Swap "stripped" for "removed" in the lines starting at the one containing "Reviewer note, syringe" and ending at the one containing "Resp: 95 mm", leaving everything else unchanged. Return only those lines.

══ SOURCE INFORMATION

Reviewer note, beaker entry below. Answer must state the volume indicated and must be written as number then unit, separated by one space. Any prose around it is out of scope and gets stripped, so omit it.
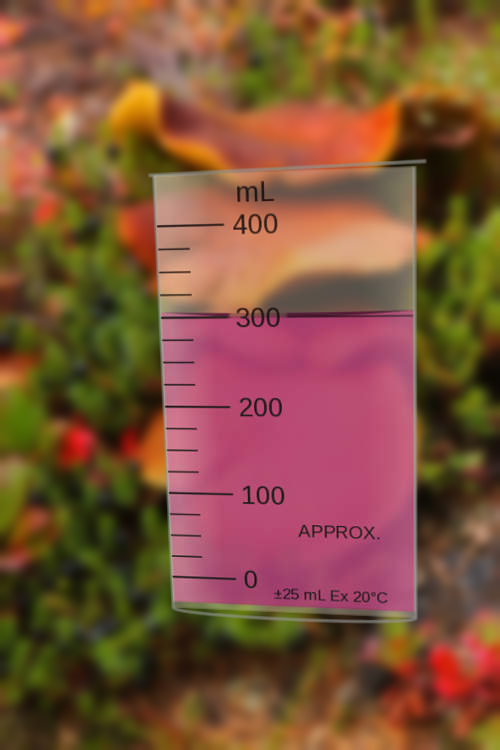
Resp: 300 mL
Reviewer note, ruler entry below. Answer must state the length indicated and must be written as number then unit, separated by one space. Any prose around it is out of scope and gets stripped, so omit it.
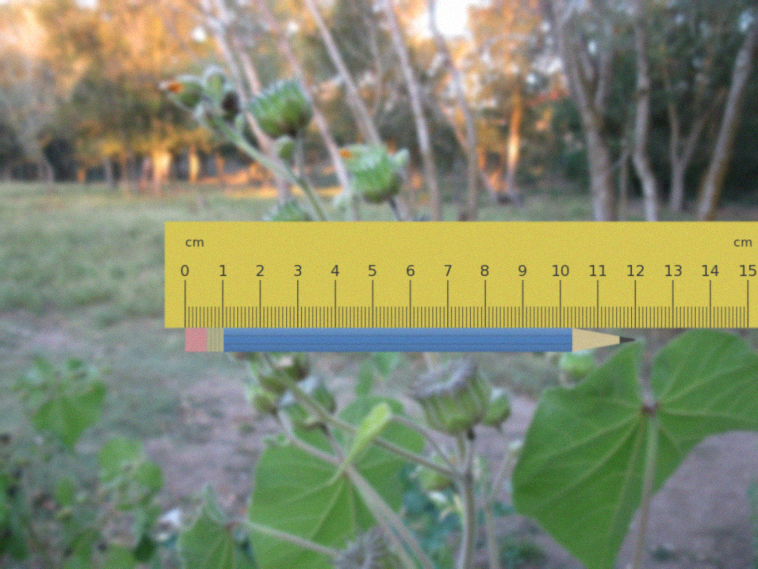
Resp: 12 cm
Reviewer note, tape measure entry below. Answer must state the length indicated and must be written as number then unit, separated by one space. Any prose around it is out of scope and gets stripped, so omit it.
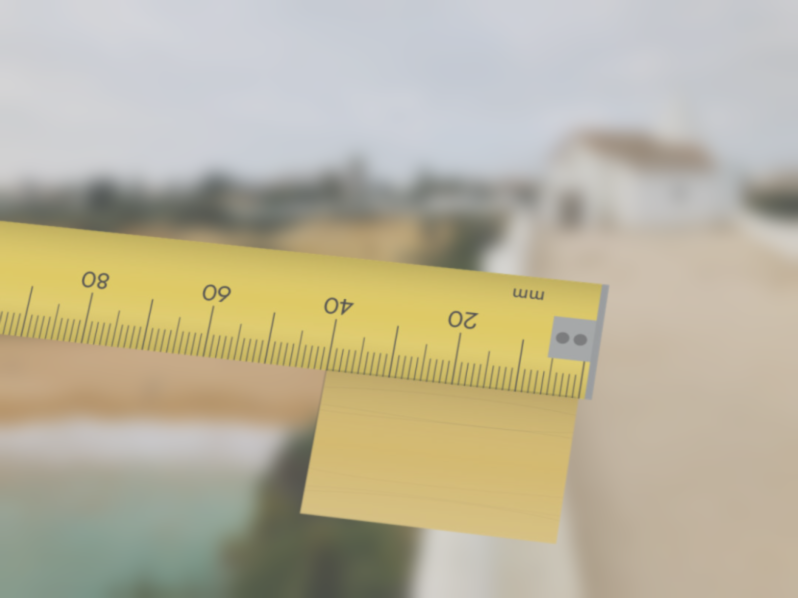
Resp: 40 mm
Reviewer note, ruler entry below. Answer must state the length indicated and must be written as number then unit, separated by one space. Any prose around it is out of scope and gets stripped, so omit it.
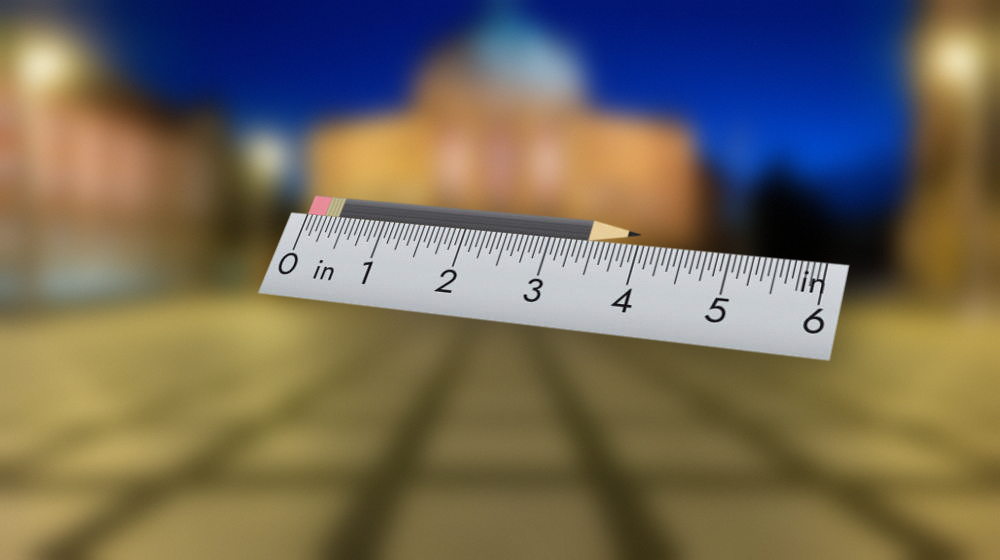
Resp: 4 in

════
══ SOURCE INFORMATION

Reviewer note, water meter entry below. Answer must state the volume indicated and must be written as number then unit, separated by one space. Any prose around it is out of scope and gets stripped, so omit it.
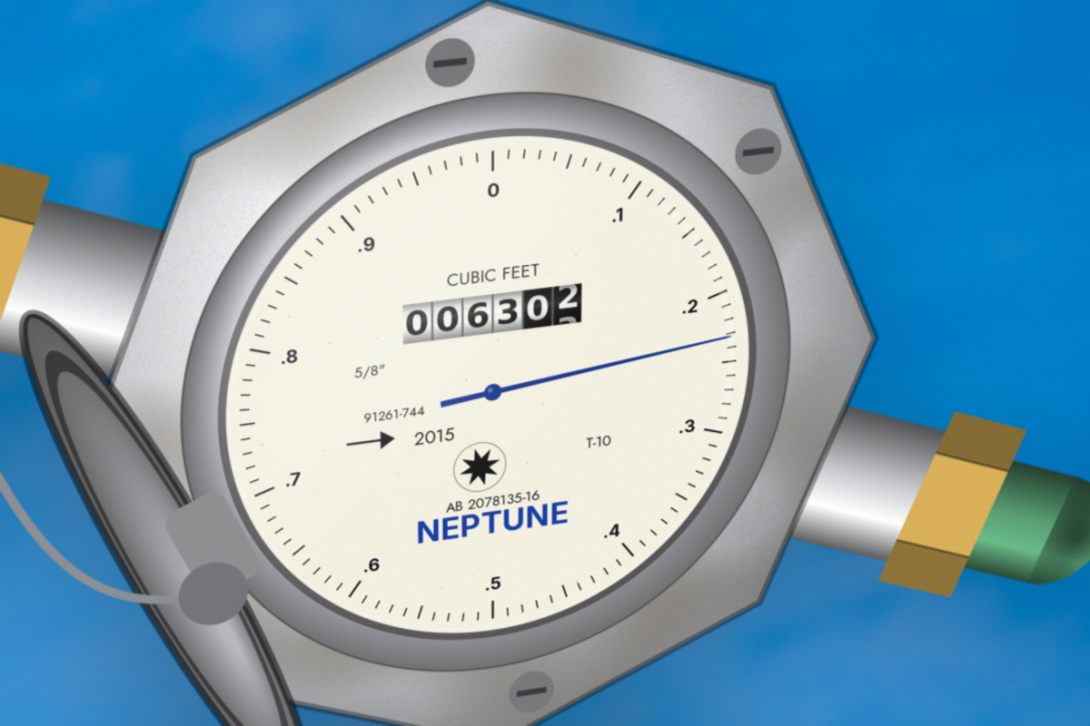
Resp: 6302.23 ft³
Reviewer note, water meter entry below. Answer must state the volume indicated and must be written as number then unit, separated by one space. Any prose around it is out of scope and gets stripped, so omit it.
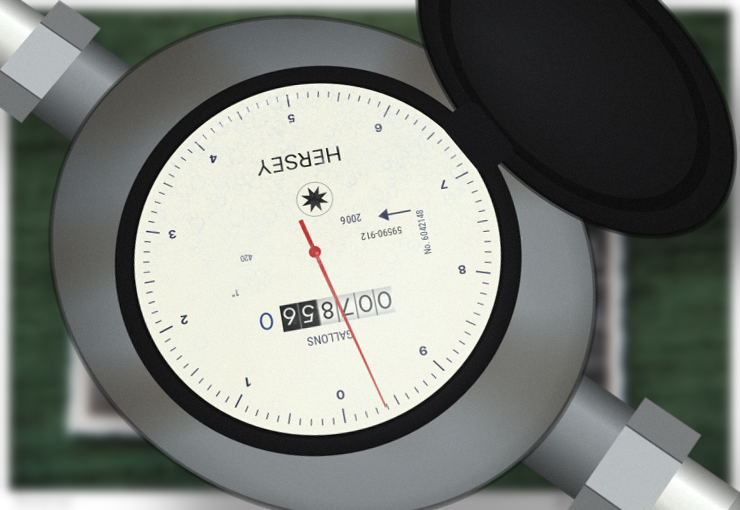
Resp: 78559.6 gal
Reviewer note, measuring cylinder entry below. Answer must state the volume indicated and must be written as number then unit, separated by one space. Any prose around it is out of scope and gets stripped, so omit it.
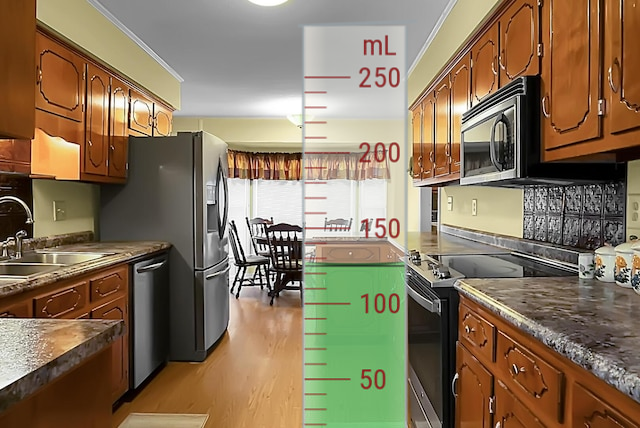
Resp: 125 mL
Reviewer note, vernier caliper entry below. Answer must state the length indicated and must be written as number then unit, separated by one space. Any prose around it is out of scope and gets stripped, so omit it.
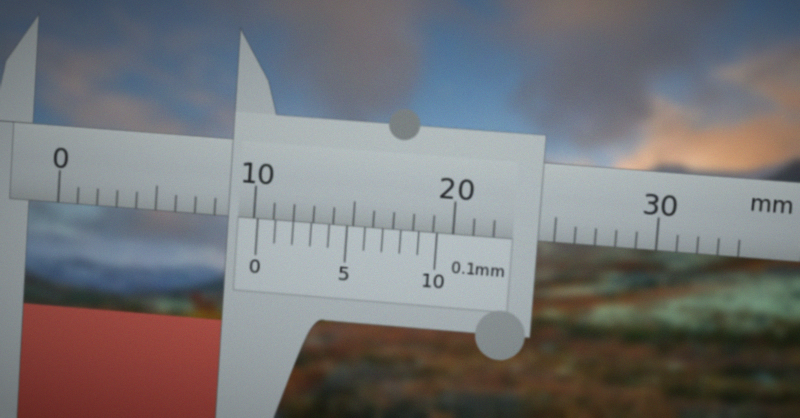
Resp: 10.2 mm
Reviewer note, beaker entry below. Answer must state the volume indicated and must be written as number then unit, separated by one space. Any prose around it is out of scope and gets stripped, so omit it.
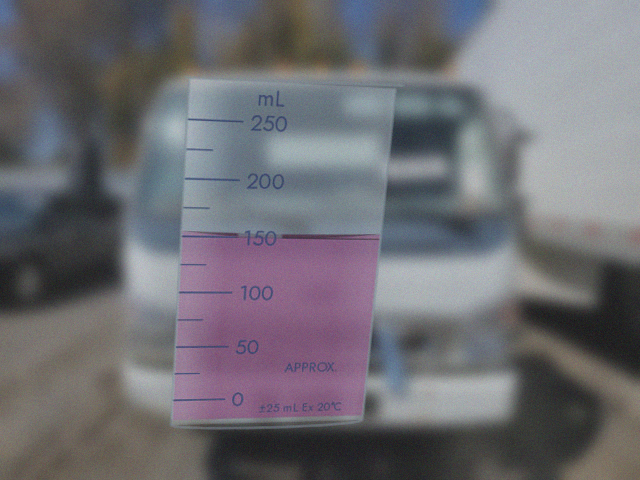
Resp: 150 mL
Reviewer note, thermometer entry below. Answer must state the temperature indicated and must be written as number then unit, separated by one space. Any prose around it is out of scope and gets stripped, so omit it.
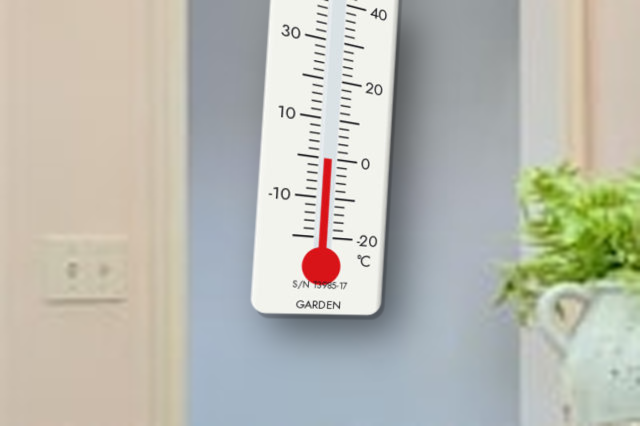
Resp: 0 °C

════
══ SOURCE INFORMATION

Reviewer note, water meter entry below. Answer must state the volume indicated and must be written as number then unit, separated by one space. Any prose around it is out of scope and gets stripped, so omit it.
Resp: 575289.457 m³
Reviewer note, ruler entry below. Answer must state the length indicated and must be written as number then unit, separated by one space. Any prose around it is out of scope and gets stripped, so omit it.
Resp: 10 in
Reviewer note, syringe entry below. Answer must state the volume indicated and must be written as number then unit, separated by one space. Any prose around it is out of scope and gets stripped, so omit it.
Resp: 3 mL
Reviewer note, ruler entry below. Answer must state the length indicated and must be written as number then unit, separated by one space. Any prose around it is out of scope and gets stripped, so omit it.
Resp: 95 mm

════

* [WRITTEN ANSWER]:
Reviewer note, syringe entry below. Answer must state the volume indicated and must be written as number then unit, separated by one space. Any prose around it is out of scope and gets removed, so omit it.
Resp: 3 mL
Reviewer note, ruler entry below. Answer must state the length indicated and must be written as number then unit, separated by one space. Any prose around it is out of scope and gets removed, so omit it.
Resp: 95 mm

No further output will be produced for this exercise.